_EXERCISE AIM_: Write each line of the material as a JSON list of strings, one string per line, skipping any blank lines.

··· PROVIDED MATERIAL

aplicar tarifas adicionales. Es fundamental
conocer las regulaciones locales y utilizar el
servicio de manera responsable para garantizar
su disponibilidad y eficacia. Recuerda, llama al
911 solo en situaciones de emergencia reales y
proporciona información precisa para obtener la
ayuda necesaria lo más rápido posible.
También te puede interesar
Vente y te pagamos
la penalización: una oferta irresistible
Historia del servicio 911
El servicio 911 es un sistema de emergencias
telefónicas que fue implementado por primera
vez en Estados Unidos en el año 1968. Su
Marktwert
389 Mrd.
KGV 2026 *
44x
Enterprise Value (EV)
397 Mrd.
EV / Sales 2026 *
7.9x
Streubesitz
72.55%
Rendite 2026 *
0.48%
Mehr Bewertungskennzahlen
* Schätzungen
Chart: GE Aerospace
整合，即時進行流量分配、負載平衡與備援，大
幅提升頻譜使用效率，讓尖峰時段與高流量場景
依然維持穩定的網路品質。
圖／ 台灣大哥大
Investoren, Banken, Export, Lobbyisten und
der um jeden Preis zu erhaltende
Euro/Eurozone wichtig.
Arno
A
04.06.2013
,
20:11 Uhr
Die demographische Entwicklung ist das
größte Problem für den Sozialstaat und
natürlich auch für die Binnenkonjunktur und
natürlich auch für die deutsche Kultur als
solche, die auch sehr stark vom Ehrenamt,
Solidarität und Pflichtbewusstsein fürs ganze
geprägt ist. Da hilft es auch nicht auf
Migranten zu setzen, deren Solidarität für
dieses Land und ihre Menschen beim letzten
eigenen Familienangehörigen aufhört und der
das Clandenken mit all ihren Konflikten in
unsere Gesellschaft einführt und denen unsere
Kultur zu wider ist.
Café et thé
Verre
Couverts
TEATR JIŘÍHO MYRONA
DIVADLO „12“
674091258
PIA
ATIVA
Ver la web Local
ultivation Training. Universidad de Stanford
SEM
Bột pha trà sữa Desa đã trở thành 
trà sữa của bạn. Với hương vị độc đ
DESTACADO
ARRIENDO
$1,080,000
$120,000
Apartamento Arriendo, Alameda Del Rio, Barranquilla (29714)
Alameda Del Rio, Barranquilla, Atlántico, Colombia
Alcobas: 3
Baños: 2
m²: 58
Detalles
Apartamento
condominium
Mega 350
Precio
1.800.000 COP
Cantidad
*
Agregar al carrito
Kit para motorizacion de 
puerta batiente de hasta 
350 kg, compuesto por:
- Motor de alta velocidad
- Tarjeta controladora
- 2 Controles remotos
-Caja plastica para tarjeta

······

_EXPECTED ANSWER_:
[
  "aplicar tarifas adicionales. Es fundamental",
  "conocer las regulaciones locales y utilizar el",
  "servicio de manera responsable para garantizar",
  "su disponibilidad y eficacia. Recuerda, llama al",
  "911 solo en situaciones de emergencia reales y",
  "proporciona información precisa para obtener la",
  "ayuda necesaria lo más rápido posible.",
  "También te puede interesar",
  "Vente y te pagamos",
  "la penalización: una oferta irresistible",
  "Historia del servicio 911",
  "El servicio 911 es un sistema de emergencias",
  "telefónicas que fue implementado por primera",
  "vez en Estados Unidos en el año 1968. Su",
  "Marktwert",
  "389 Mrd.",
  "KGV 2026 *",
  "44x",
  "Enterprise Value (EV)",
  "397 Mrd.",
  "EV / Sales 2026 *",
  "7.9x",
  "Streubesitz",
  "72.55%",
  "Rendite 2026 *",
  "0.48%",
  "Mehr Bewertungskennzahlen",
  "* Schätzungen",
  "Chart: GE Aerospace",
  "整合，即時進行流量分配、負載平衡與備援，大",
  "幅提升頻譜使用效率，讓尖峰時段與高流量場景",
  "依然維持穩定的網路品質。",
  "圖／ 台灣大哥大",
  "Investoren, Banken, Export, Lobbyisten und",
  "der um jeden Preis zu erhaltende",
  "Euro/Eurozone wichtig.",
  "Arno",
  "A",
  "04.06.2013",
  ",",
  "20:11 Uhr",
  "Die demographische Entwicklung ist das",
  "größte Problem für den Sozialstaat und",
  "natürlich auch für die Binnenkonjunktur und",
  "natürlich auch für die deutsche Kultur als",
  "solche, die auch sehr stark vom Ehrenamt,",
  "Solidarität und Pflichtbewusstsein fürs ganze",
  "geprägt ist. Da hilft es auch nicht auf",
  "Migranten zu setzen, deren Solidarität für",
  "dieses Land und ihre Menschen beim letzten",
  "eigenen Familienangehörigen aufhört und der",
  "das Clandenken mit all ihren Konflikten in",
  "unsere Gesellschaft einführt und denen unsere",
  "Kultur zu wider ist.",
  "Café et thé",
  "Verre",
  "Couverts",
  "TEATR JIŘÍHO MYRONA",
  "DIVADLO „12“",
  "674091258",
  "PIA",
  "ATIVA",
  "Ver la web Local",
  "ultivation Training. Universidad de Stanford",
  "SEM",
  "Bột pha trà sữa Desa đã trở thành ",
  "trà sữa của bạn. Với hương vị độc đ",
  "DESTACADO",
  "ARRIENDO",
  "$1,080,000",
  "$120,000",
  "Apartamento Arriendo, Alameda Del Rio, Barranquilla (29714)",
  "Alameda Del Rio, Barranquilla, Atlántico, Colombia",
  "Alcobas: 3",
  "Baños: 2",
  "m²: 58",
  "Detalles",
  "Apartamento",
  "condominium",
  "Mega 350",
  "Precio",
  "1.800.000 COP",
  "Cantidad",
  "*",
  "Agregar al carrito",
  "Kit para motorizacion de ",
  "puerta batiente de hasta ",
  "350 kg, compuesto por:",
  "- Motor de alta velocidad",
  "- Tarjeta controladora",
  "- 2 Controles remotos",
  "-Caja plastica para tarjeta"
]